Just listened to Stewart Brand‘s Oct ’09 seminar for the Long Now Foundation, “Rethinking Green” (link to mp3). In it he gives a short overview of the key arguments in his new book Whole Earth Discipline.
Brand’s book pushes four ideas that run distinctly contrary to general green thinking:
Cities are green.
Nuclear power is green.
Genetic engineering is green.
Geoengineering is probably necessary.
His presentation in the seminar is very interesting, and makes some convincing points and some impressive claims. I’m on board with the first two, but I have a long way to go to be convinced of the second two.
Cities are green is a fascinating message, but let’s face it – it better be true, or we’re in trouble. The story of civilization is one of increasing urbanization, so if that doesn’t also push in a green direction then there’s no hope for humanity! Brand is mostly talking about the intense resource management happening in impoverished urban environments, particularly slums, and the hidden economies that operate there, but I would extend the point – cities have every chance of being highly green if they are properly managed. To take just one example: huge suburban sprawls, not so much. (By “managed” I mean mostly that economic/environmental signals are delivered cleanly to decisionmakers; urban planners have a place, but Jane Jacobs has described the perverse outcomes that result from management without understanding.)
Nuclear power is green is likewise fascinating, particularly here in nuclear-free New Zealand. In the seminar Brand says that there’s a new generation of green thinkers for whom nuclear is a solution, not a problem, because their world is dominated by climate change and not the cold war. I guess I’m sitting right on the cusp of that generational shift, but I am increasingly siding with the younger crowd. It seems to me that the problems and risks of nuclear (and they are many) are dwarfed by the climate change problem and the difficulty of addressing climate change through renewables and other energy sources. Nuclear is coming, in a big way; in the next decade or so, NZ is going to have to have a conversation about what that means for us.

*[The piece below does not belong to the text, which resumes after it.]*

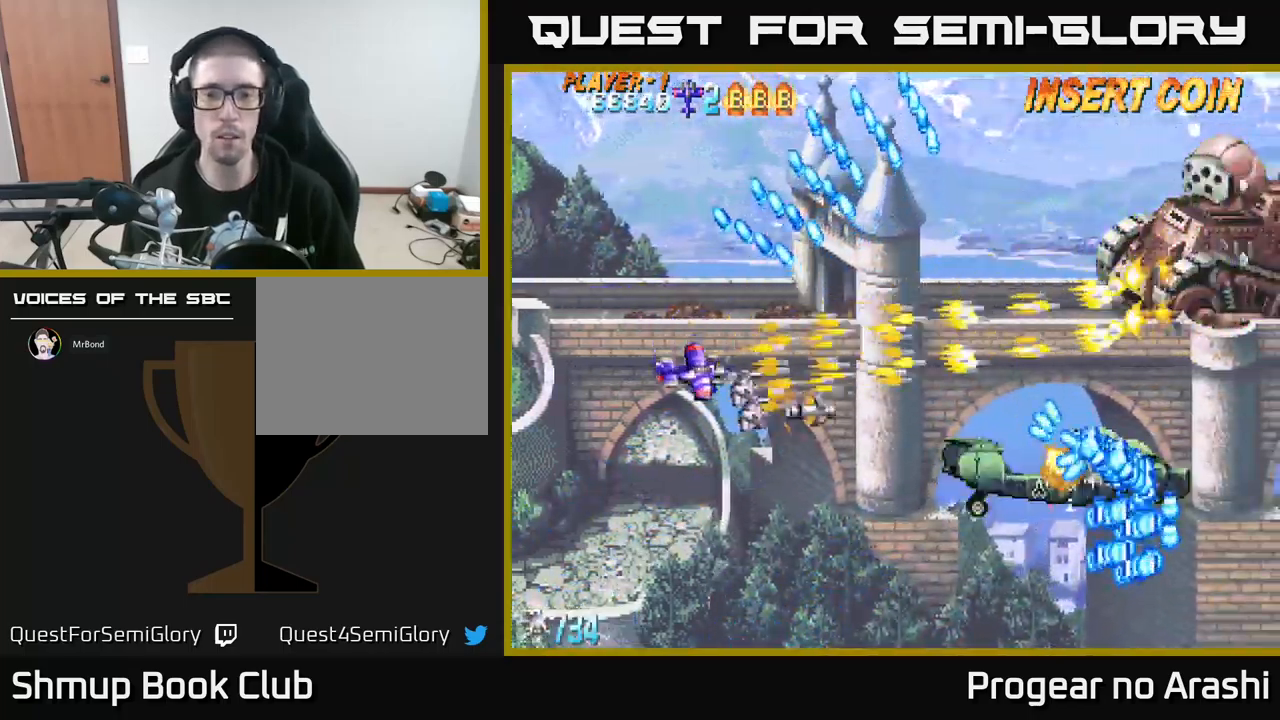
{"buttons": ["X", "DPAD_LEFT"], "left_stick": "center", "events": [[33, "DPAD_RIGHT", "down"], [200, "DPAD_DOWN", "up"], [400, "DPAD_RIGHT", "up"], [417, "DPAD_LEFT", "down"]]}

Genetic engineering is green – here I wasn’t convinced. Brand enthusiastically talks about how much is possible with genetic engineering, even states that allowing it for impoverished countries is a moral imperative. He does have some good points to make here. However, he doesn’t address what to me is the overwhelming problem with GE, and that’s corporate control of the processes. In a world where Monsanto is already using GE technology to create a seed monopoly, there’s no reason for optimism. GE will – and already is – overwhelmingly used by corporations to maximise their revenue streams and their control over those streams, and the many other benefits for humanity won’t make it far out of a lab. I just can’t see a way for GE and GM to do anything other than perpetuate social inequality and put enormous control over human life in the hands of profit-driven companies. If someone can show me a way around that, then I’ll be happy to have a conversation about all the great things GE can do for us.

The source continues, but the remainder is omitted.